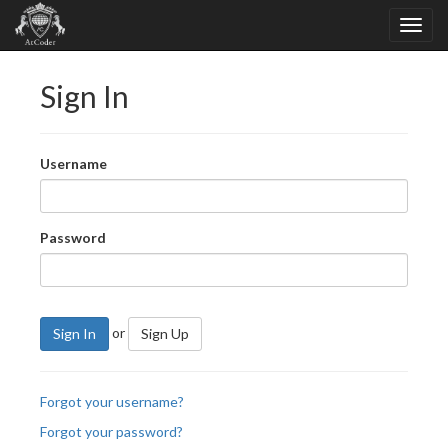
Sign In
Username
Password
or
Sign In
Sign Up
Forgot your username?
Forgot your password?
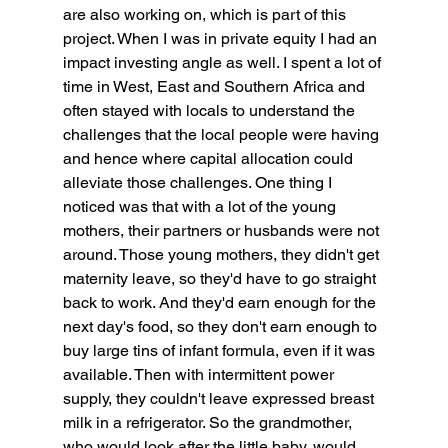
are also working on, which is part of this 
project. When I was in private equity I had an 
impact investing angle as well. I spent a lot of 
time in West, East and Southern Africa and 
often stayed with locals to understand the 
challenges that the local people were having 
and hence where capital allocation could 
alleviate those challenges. One thing I 
noticed was that with a lot of the young 
mothers, their partners or husbands were not 
around. Those young mothers, they didn't get 
maternity leave, so they'd have to go straight 
back to work. And they'd earn enough for the 
next day's food, so they don't earn enough to 
buy large tins of infant formula, even if it was 
available. Then with intermittent power 
supply, they couldn't leave expressed breast 
milk in a refrigerator. So the grandmother, 
who would look after the little baby, would 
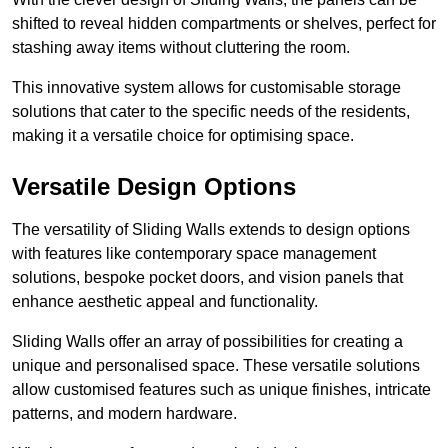
shifted to reveal hidden compartments or shelves, perfect for
stashing away items without cluttering the room.
This innovative system allows for customisable storage
solutions that cater to the specific needs of the residents,
making it a versatile choice for optimising space.
Versatile Design Options
The versatility of Sliding Walls extends to design options
with features like contemporary space management
solutions, bespoke pocket doors, and vision panels that
enhance aesthetic appeal and functionality.
Sliding Walls offer an array of possibilities for creating a
unique and personalised space. These versatile solutions
allow customised features such as unique finishes, intricate
patterns, and modern hardware.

● Task to complete
Reproduce only the lines from the first line of the listing above up to and including the line that holds "often stayed with locals to understand the". Omit the pictures.

● Task response
Sign In
Username
Password
or
Sign In
Sign Up
Forgot your username?
Forgot your password?
are also working on, which is part of this 
project. When I was in private equity I had an 
impact investing angle as well. I spent a lot of 
time in West, East and Southern Africa and 
often stayed with locals to understand the 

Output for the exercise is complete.